Document segment:
--- Begin ---
# Nismo Gas Cap



## specv_zak (Mar 21, 2004)

I was wondering if any of you have a Nismo gas cap on your Sentra Spec-V. I know that putting the gas cap on wrong on our cars can cause you to get that dreaded check engine light. Does anybody know if I will have any problems with the Nismo gas cap? Thanks


----------



## Harris (Nov 11, 2002)

What makes you think that getting another gas cap will throw a CEL?


----------



## specv_zak (Mar 21, 2004)

Harris said:


> What makes you think that getting another gas cap will throw a CEL?


The gas cap being put on wrong will give you the light, I just want to make sure.


----------



## Blank (Aug 21, 2003)

just make sure its on tight, gas caps are pretty universal though, you shouldnt have a prob...


----------



## Ruben (Oct 15, 2002)

Isn't the nismo gas cap, just a cover for the stock unit?


----------



## JayL1967 (Apr 30, 2002)

Ruben said:


> Isn't the nismo gas cap, just a cover for the stock unit?


no is not a cover is a real gas cap


----------



## samo (Apr 30, 2002)

The real Nismo gas caps, at least the ones I've seen, which is quite a few, are just a cover for the stock gas cap. It is secured by a pair of setscrews.

EDIT: Gramma_R_


----------



## Silvspec86 (Apr 4, 2003)

if that thing dosnt fit right, it may trigger the SES light


----------



## chimmike (Oct 17, 2002)

why waste money on a Nismo gas cap that NOBODY will see unless the gas door is open? seems like a dumb mod to me.


----------



## Ruben (Oct 15, 2002)

Dude, because it's Nismo!


----------



## chimmike (Oct 17, 2002)

on that note, this gets moved to cosmetic modifications, as it will not cause a CEL.


----------



## 1CLNB14 (Apr 30, 2002)

chimmike said:


> why waste money on a Nismo gas cap that NOBODY will see unless the gas door is open? seems like a dumb mod to me.


Because it's thier money, and they can spend it on whatever they wish...even if _you_ don't like it... :fluffy: 

It's a cover, like samo said....


----------



## TommyB (Apr 26, 2004)

attention to detail mikey


----------



## sethwas (Apr 30, 2002)

Get a Nismo or anything gas cap.
Then get a plexiglass gas door. that'd be cool.

Seth

p.s. if any cap is improper or the correct cap is improperly tightened or sealed then it will throw a light. there needs to be a proper pressire in the tank for fume control.


----------



## Blank (Aug 21, 2003)

chimmike said:


> why waste money on a Nismo gas cap that NOBODY will see unless the gas door is open? seems like a dumb mod to me.


 nothing like throwing out a stupid opinion that no one asked for... way to clog up the forums with mindless bitching... also good way to throw a thread off topic, you have succeded in becoming a true idiot on this thread, im sure we'll see some more soon in other threads, i look forward to it :loser:


----------



## Chuck (Nov 19, 2003)

just make sure the cap does 3 clicks when you turn it... like.. when you tighten it, let it go CLICK CLICK CLICK.. and the evap system should be perfect.


----------



## Blank (Aug 21, 2003)

chimmike said:


> why waste money on a Nismo gas cap that NOBODY will see unless the gas door is open? seems like a dumb mod to me.



http://www.nissanforums.com/showthread.php?t=3521

read post 2 assclown...


----------
--- End ---
Dataset records:
--- Begin ---
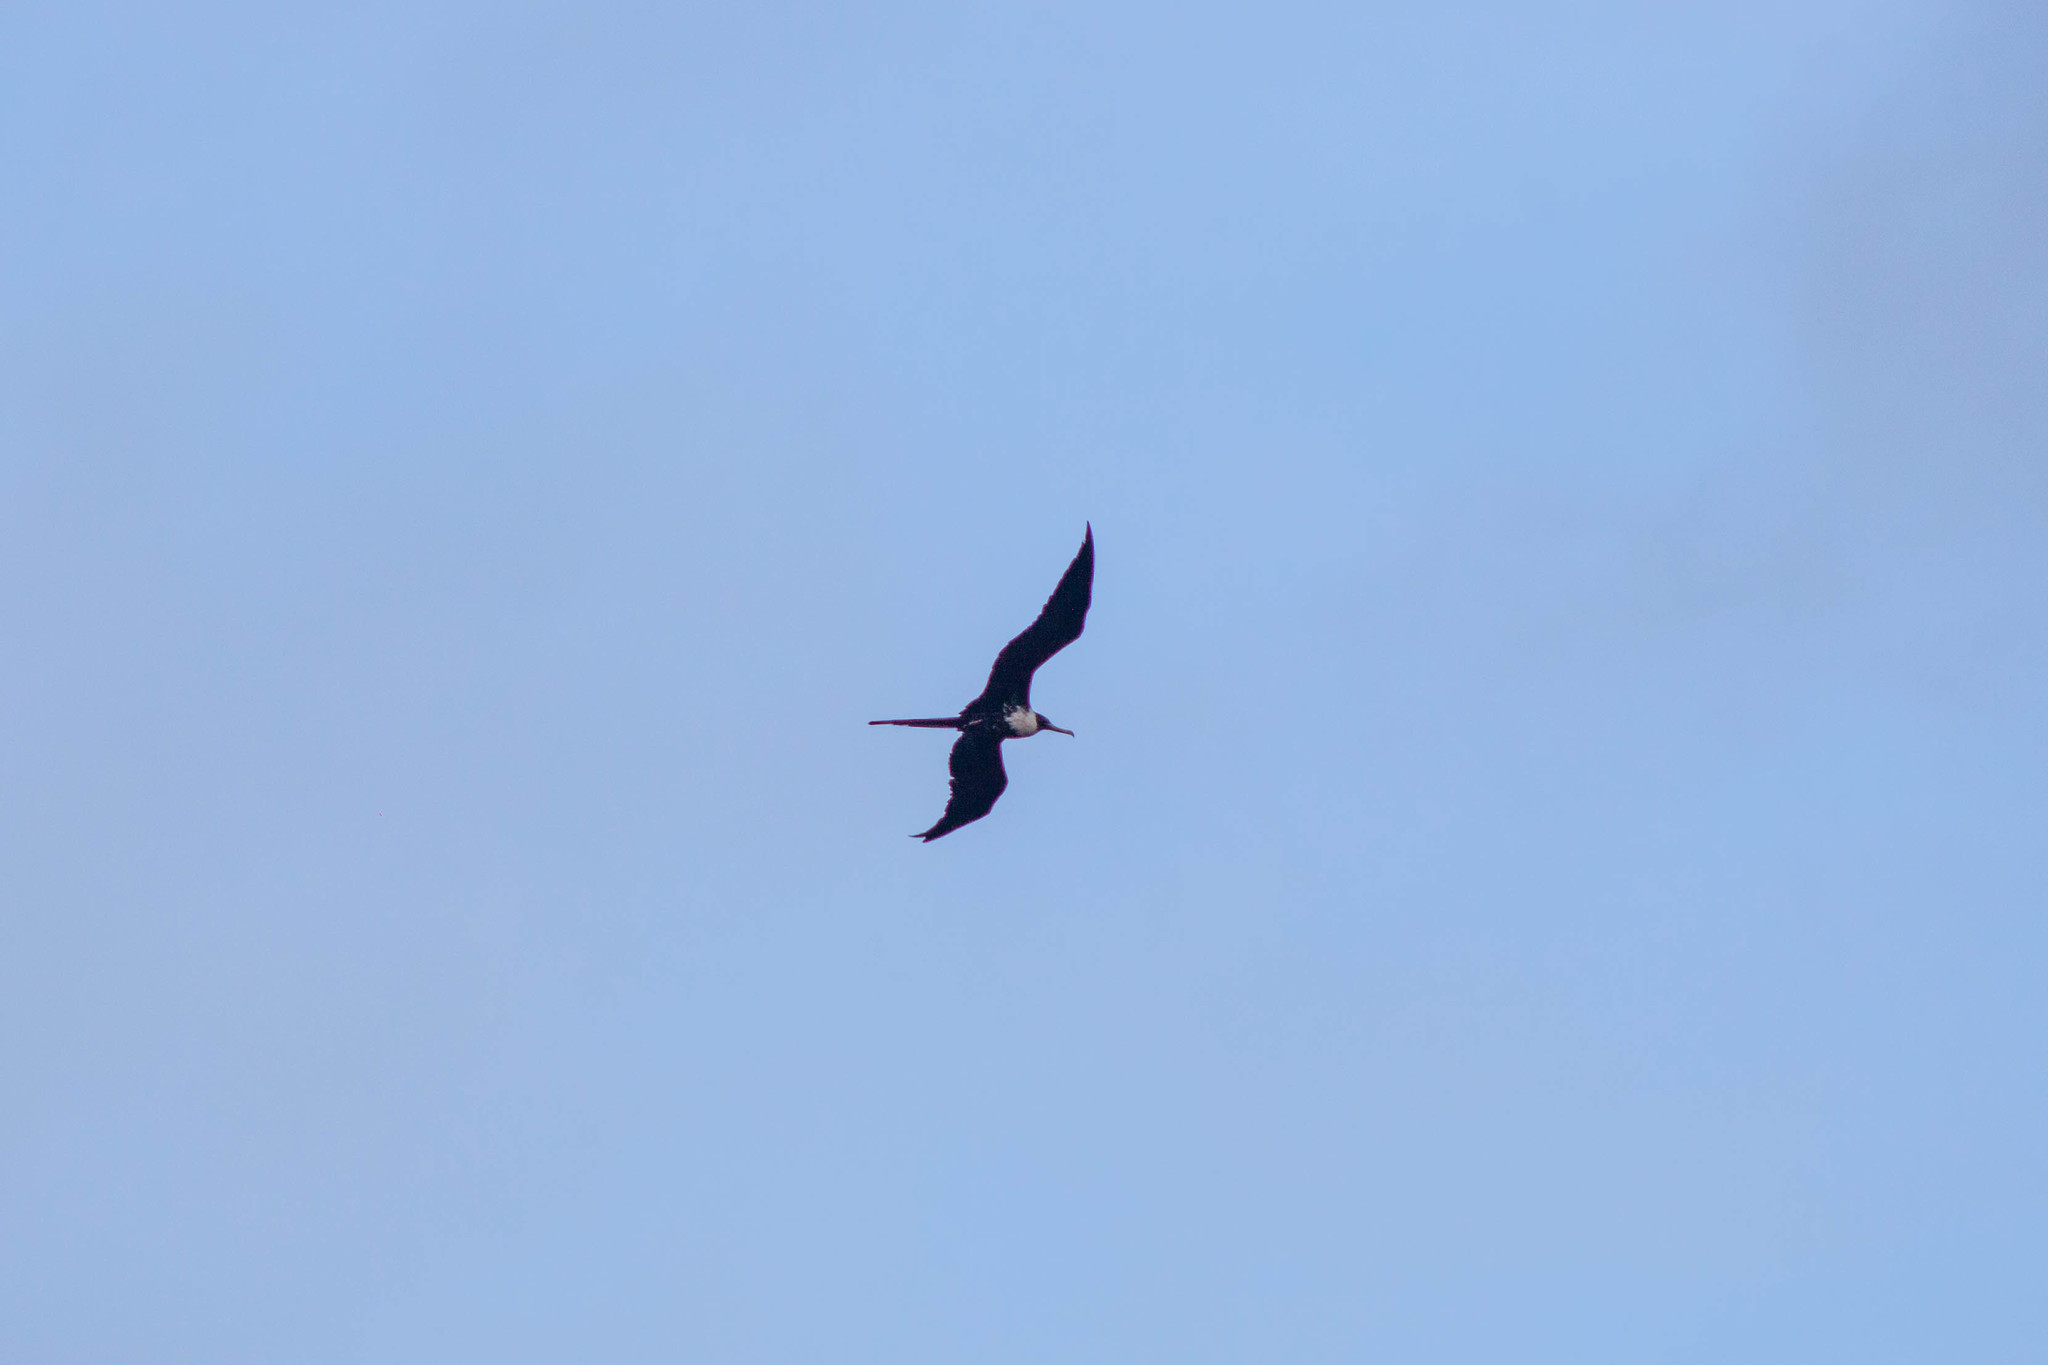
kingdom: Animalia
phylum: Chordata
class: Aves
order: Suliformes
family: Fregatidae
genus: Fregata
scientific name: Fregata magnificens
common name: Magnificent frigatebird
--- End ---
Objective 1:
Answer these from the Nismo gas cap thread:
(a) According to samo, what holds the Nismo cover onto the stock gas cap?
(b) How many clicks does Chuck say the cap should make when you tighten it?
(c) Where does chimmike say the thread gets moved?
Objective 2: Recast the record's lines, from kingdom through common name, as a JSON list of strings with one string per line and no blank lines. Leave the picture out.
The Nismo gas cap thread and the record have nothing to do with each other.

Worked answer 1:
(a) A pair of setscrews.
(b) Three clicks.
(c) To cosmetic modifications.

Worked answer 2:
[
  "kingdom: Animalia",
  "phylum: Chordata",
  "class: Aves",
  "order: Suliformes",
  "family: Fregatidae",
  "genus: Fregata",
  "scientific name: Fregata magnificens",
  "common name: Magnificent frigatebird"
]